Data Types and Literals

A "literal", when used in the context of programming, is a basic value that is contained within a program. The value of the literal is, literally, the value that it seems to be. The following are the basic data types in Python, and examples of literals for each.

  • Integer - literals are numbers that do not have decimal points and are not contained in quotes. Note that integer arithmetic in Python is arbitrary precision, meaning that Python integers have no maximum value (a very nice feature). Integers can be given in binary, octal, or hexadecimal using a leading 0b, 0o, or 0x. _ can be used within the digits to make grouping of digits easier to read. Examples of integer literals: 1234, -1234, 16, 0b10000, 0o20, 0x10, 1_000_000_000
  • Floating point - literals are numbers that have a decimal point. Python does not use arbitrary precision with floating point arithmetic (meaning that there are limits to how large floating point numbers can be, and how many digits of precision). Scientific notation can be used. Examples of integer literals: 1234.0, 3.14159, 1_000_000.0, 1e6
  • String - text data, which is between matching 'single quotes', "double quotes", '''triple single quotes''', or """triple double quotes""". Other examples of string literals: '1234', 'True', 'x = 3'
  • Boolean - literals are True and False
  • None - None is a special value in Python that is its own type.
  • Tuple - a container type, specified with matching (), that is immutable. Examples: ('a', 'b', 'c'), ('a', )
  • List - a container type, specified with matching [], that is mutable. Examples: ['a', 'b', 'c'], ['a', ]
  • Dictionary - a container type where each item has a key used for looking up the item and a value that is stored with the key, specified with matching {} where each item is given as key:value. Examples: {'name': 'Alice', 'age': 42}, {'h1': 97, 'h2': 100, 'exams': [95, 34, 77]}
  • Set - a container type where there are no duplicates of items, specified with matching {} where each item is just a value (not a key:value as in dictionaries). Examples: {'orange', 'apple', 'banana'}, {99, 98, 96}

Other

Some other syntax not commonly seen in very beginning python...

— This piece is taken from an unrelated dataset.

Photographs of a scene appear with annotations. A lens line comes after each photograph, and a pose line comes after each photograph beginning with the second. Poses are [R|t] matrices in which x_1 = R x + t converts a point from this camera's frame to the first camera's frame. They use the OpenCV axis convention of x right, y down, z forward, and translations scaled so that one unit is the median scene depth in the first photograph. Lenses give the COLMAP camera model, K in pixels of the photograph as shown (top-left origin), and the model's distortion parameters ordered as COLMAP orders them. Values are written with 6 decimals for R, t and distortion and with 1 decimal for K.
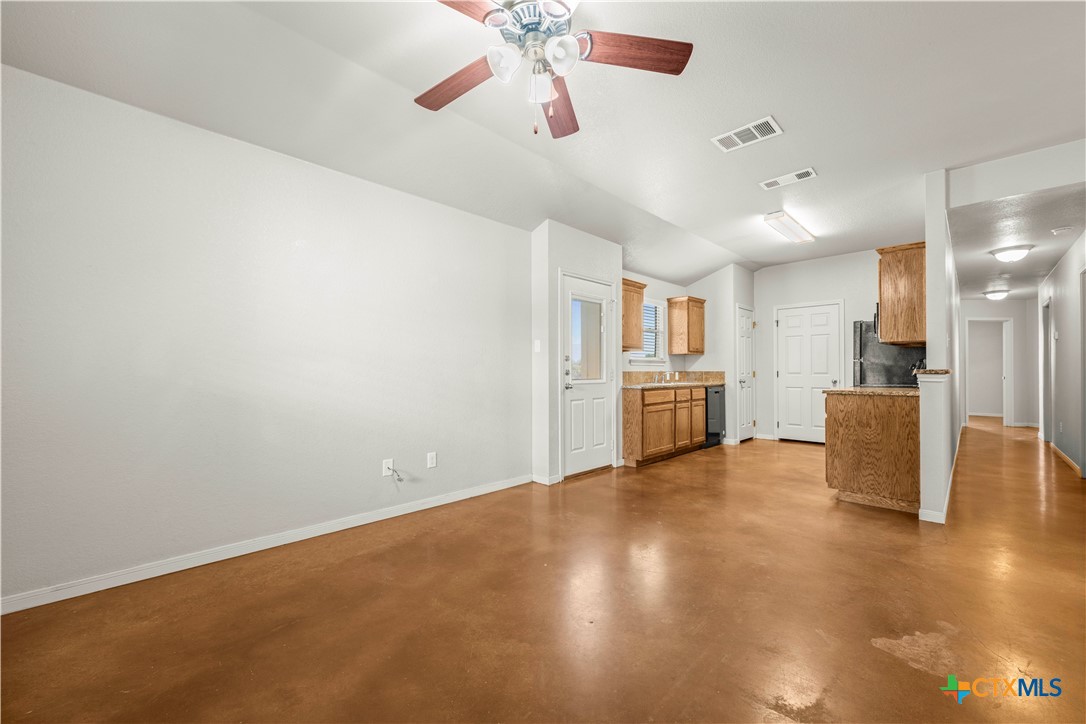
lens RADIAL K [[430.2, 0, 549.3], [0, 430.2, 369.8], [0, 0, 1]] dist [0.000248, -0.000571]
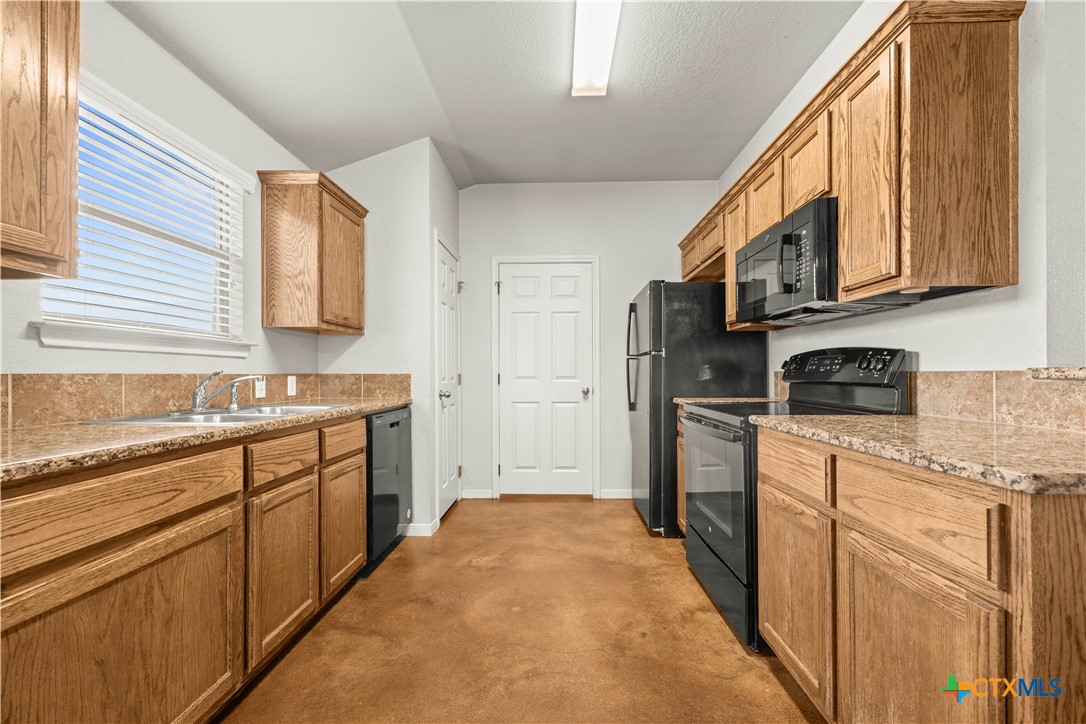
lens RADIAL K [[430.2, 0, 548.0], [0, 430.2, 373.7], [0, 0, 1]] dist [0.000248, -0.000571]
pose [[0.732675, 0.001739, 0.680577, 0.235141], [-0.003044, 0.999995, 0.000721, 0.002610], [-0.680572, -0.002600, 0.732676, 0.649480]]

  • @ is used to make decorator functions, which is not super complicated, but we won't go into here.
  • : and -> can be used to annotate function definitions, which we also won't go into here.

Assignment

A typical "assignment" is to require a student to be able to correctly evaluate arbitrary expressions involving the operators. You can think of this building up in complexity.

  • Literal expressions - you should be able to identify the data type and value of any literal expression. The basic data types in Python are - integer, floating point, string, Boolean, tuple, list, dictionary, set, None.